Line your stomach with food from a number of Michelin-starred names, with a diverse range of food and drink options in each enclosure. The two Michelin-starred Chef Raymond Blanc will once again take up residence in the prestigious Panoramic Restaurant located in the Royal Enclosure, while Brett Graham will headline the Queen Anne Enclosure’s flagship fine dining restaurant ON 5. Think of a delicious four-course luncheon, accompanied by fine wines selected by your sommelier.

Elsewhere, guests can also enjoy the likes of lobster rolls, afternoon tea and a range of street food dining options, featuring cuisine from all over the world.

Guests of the Windsor Enclosure may bring their own picnic, which makes for a lovely way to spend an afternoon in the sun. (Or is a recipe for soggy sandwiches if the weather is a washout).

How Can I Make a Bet?

You can place your bets with any of the bookmakers around the racecourse, including the stationary desks and mobile kiosks inside the clubhouse and throughout the park.

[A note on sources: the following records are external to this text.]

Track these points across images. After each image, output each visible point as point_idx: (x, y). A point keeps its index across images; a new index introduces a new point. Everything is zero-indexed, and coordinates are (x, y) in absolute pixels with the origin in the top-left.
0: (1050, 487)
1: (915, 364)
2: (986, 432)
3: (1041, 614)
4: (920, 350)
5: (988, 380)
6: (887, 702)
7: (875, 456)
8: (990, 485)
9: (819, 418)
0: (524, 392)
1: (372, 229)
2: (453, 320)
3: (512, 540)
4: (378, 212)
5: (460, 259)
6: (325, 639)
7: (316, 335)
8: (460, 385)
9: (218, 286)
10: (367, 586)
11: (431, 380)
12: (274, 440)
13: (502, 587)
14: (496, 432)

To get involved simply find a betting slip, write the time of the race, the horse, your bet and the amount you would like to gamble. If you’re unsure or have never gambled before, ask! There are plenty of people who will be happy to help!

If you get lucky, you collect your winnings back from the same bookmaker at the end of the race.

How Can I Get Tickets for Royal Ascot?

The Royal Enclosure – whose origins can be traced back to 1807 when the area was reserved exclusively for family and invited guests of King George III to view the first running of the Gold Cup – is accessible by invitation only.

Other tickets can be purchased online here, starting at £90 for the Queen Anne Enclosure and £49 for the Windsor Enclosure.

Alternatively, there is a range of hospitality packages available in many of the enclosures, which include fine dining options, private boxes and group packages. Get in touch with the hospitality team for more information.

Getting to Royal Ascot Races

Around an hour’s drive from London, Ascot Racecourse is easily accessible by car and train. If you’re taking the train, trains go from Reading, Guildford and London Waterloo, taking around 27 minutes from Reading and 52 minutes from London. From there, it's just a short seven-minute walk to the grounds.

Gates open at 10 am, and we recommend arriving early to avoid queues on entry, while the event closes its doors at 8 pm on Tuesday and Wednesday. You can carry on the celebrations in the Village Enclosure until 9 pm on Thursday, Friday and Saturday.